YOUR INSTRUCTIONS — Return the data below exactly, please, but drop the pictures.

SOURCE DATA —
━━━━━━━━━━━━━━━━
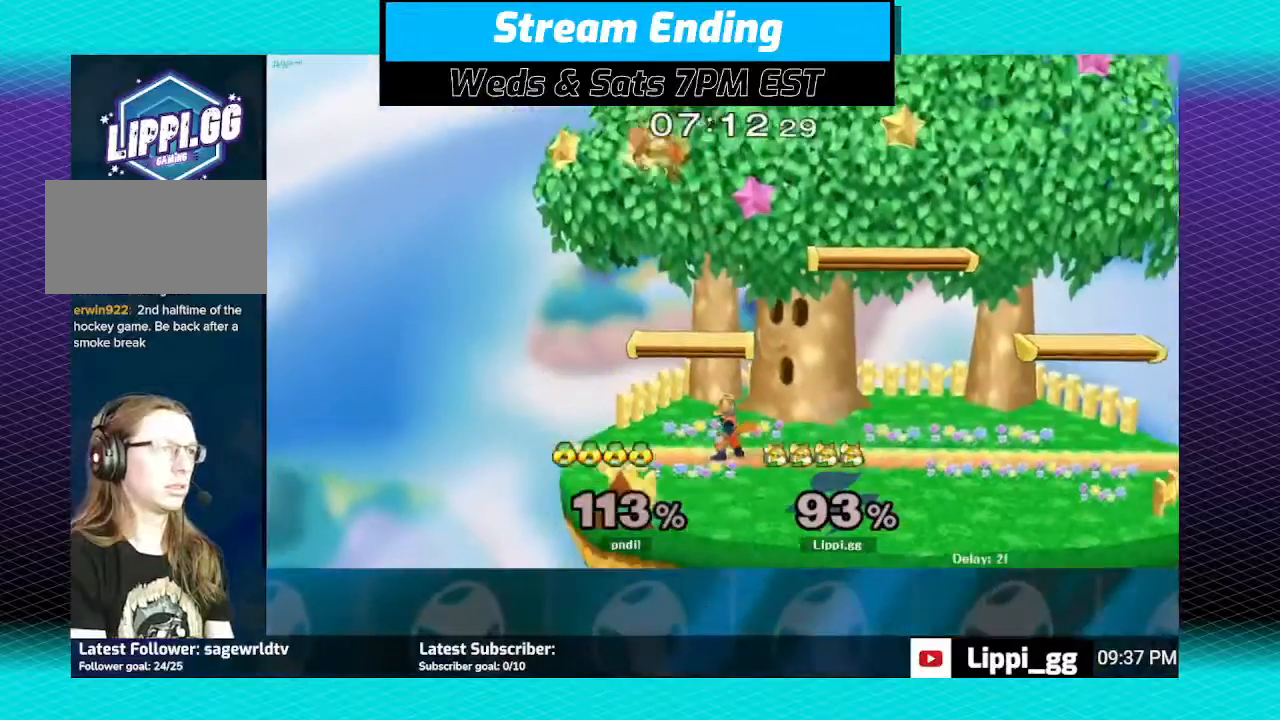
{"buttons": ["A"], "left_stick": "up-left", "right_stick": "center", "events": [[33, "Y", "down"], [33, "left_stick", "up-left"], [100, "left_stick", "up"], [167, "Y", "up"], [200, "B", "down"], [267, "A", "down"], [267, "left_stick", "up-left"], [367, "A", "up"], [467, "A", "down"], [467, "B", "up"]]}
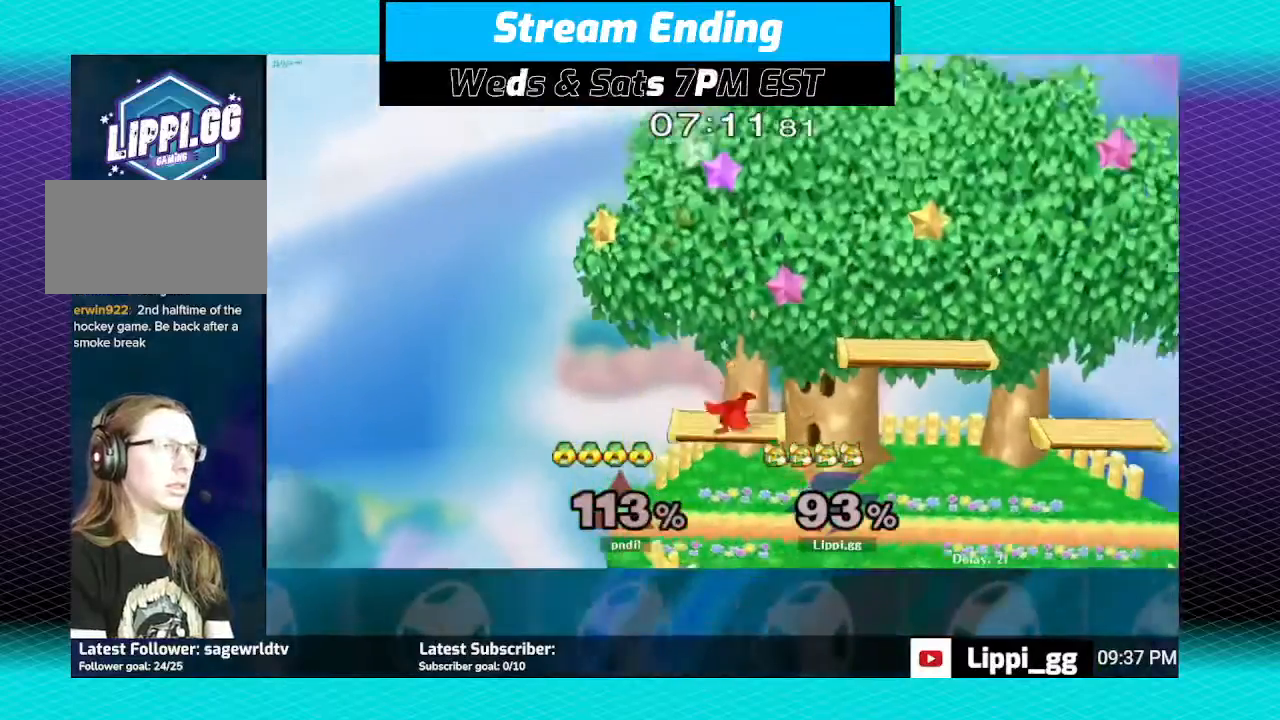
{"buttons": [], "left_stick": "up", "right_stick": "center", "events": [[100, "A", "up"], [133, "left_stick", "down"], [166, "A", "down"], [200, "A", "up"], [266, "left_stick", "center"], [400, "Y", "down"], [433, "left_stick", "up"], [500, "Y", "up"]]}
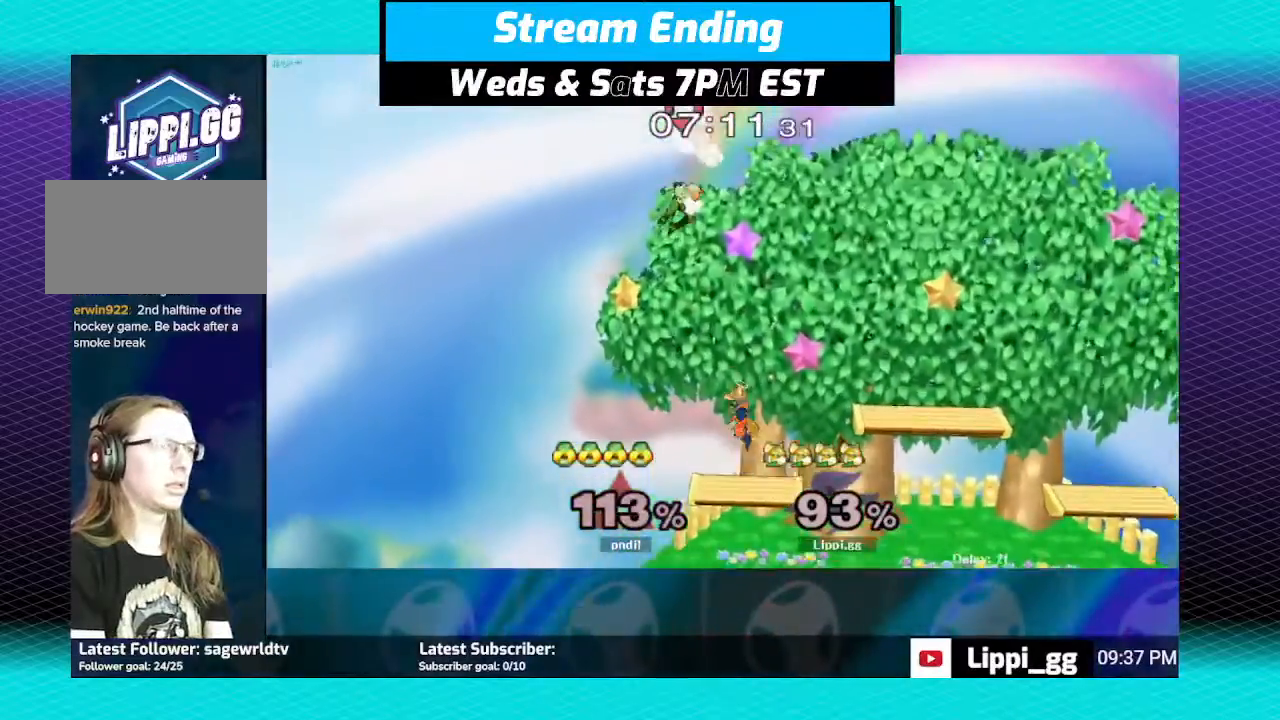
{"buttons": [], "left_stick": "down", "right_stick": "center", "events": [[67, "A", "down"], [200, "A", "up"], [234, "A", "down"], [234, "left_stick", "down"], [334, "A", "up"], [367, "A", "down"], [467, "A", "up"]]}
━━━━━━━━━━━━━━━━
ANSWER FOR THIS EXERCISE —
{"buttons": ["A"], "left_stick": "up-left", "right_stick": "center", "events": [[33, "Y", "down"], [33, "left_stick", "up-left"], [100, "left_stick", "up"], [167, "Y", "up"], [200, "B", "down"], [267, "A", "down"], [267, "left_stick", "up-left"], [367, "A", "up"], [467, "A", "down"], [467, "B", "up"]]}
{"buttons": [], "left_stick": "up", "right_stick": "center", "events": [[100, "A", "up"], [133, "left_stick", "down"], [166, "A", "down"], [200, "A", "up"], [266, "left_stick", "center"], [400, "Y", "down"], [433, "left_stick", "up"], [500, "Y", "up"]]}
{"buttons": [], "left_stick": "down", "right_stick": "center", "events": [[67, "A", "down"], [200, "A", "up"], [234, "A", "down"], [234, "left_stick", "down"], [334, "A", "up"], [367, "A", "down"], [467, "A", "up"]]}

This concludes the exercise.